Trends has changed its look since then. There are still ranked lists of topics trending nationally and worldwide, but some of the topics people see are customized to their interests and locations. These days, Twitter attaches representative tweets or adds context to some topics. 

So what’s important to the world right now? #ClimateScam trended last Friday and drove users to a river of memes about climate change from those who insist it’s a hoax. Earlier this week, “Sodom and Gomorrah” trended in the US, fueled by far-right anti-LGBTQ conspiracy theorists. The term “Satanic Panic” spiked soon after, along with the name of Ashli Babbitt, a woman who was killed during the attempted coup on January 6, 2021, and has become the center of conspiracy theories about the circumstances of her death. 

It’s hardly new to point out that algorithmic trending lists can amplify bad stuff to huge audiences. So why does Twitter still have this feature in 2022? 

Twitter’s central argument for Trends has not changed much since Dorsey’s blog post. It’s a feature, Twitter spokeswoman Lindsay McCallum said in an email, that’s designed to show people what’s happening across the world and on Twitter at any moment in time.
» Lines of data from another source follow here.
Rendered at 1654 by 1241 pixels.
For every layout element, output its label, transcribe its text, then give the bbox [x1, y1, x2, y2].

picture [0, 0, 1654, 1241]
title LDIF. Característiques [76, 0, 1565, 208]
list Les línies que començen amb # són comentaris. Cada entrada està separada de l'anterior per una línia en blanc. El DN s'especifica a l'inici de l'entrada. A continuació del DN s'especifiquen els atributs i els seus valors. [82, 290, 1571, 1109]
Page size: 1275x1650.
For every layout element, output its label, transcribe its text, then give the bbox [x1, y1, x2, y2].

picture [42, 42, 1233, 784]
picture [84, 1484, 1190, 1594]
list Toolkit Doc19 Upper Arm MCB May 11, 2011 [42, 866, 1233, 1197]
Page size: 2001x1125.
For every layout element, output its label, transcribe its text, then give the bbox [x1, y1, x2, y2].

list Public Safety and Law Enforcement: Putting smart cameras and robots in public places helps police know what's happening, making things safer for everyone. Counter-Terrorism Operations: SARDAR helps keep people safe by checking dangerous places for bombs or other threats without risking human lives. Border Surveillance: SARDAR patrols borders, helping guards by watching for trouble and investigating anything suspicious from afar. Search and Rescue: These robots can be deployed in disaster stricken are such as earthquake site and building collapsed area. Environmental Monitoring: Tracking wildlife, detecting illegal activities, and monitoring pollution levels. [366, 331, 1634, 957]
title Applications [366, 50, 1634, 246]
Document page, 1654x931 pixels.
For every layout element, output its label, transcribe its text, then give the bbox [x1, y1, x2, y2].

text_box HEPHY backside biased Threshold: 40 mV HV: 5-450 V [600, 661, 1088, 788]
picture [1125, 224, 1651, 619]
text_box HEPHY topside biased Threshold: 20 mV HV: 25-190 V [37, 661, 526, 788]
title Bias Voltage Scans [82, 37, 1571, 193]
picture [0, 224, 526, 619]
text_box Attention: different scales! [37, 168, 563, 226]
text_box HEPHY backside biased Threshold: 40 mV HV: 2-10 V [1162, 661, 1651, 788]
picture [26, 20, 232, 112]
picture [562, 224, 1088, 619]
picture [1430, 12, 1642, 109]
When it works best, Trends become something like online events: “Choco Taco” trending after the ice cream treat was discontinued prompts others to tweet their own thoughts about it. 

Trends is central to the story that Twitter would like to tell about itself, says Shireen Mitchell, a technology analyst and founder of Stop Online Violence Against Women—a story about how it captures and serves the public conversation. But manipulated trends (even innocuous ones) and amplified extremism on the algorithmically generated trending list undermine that story.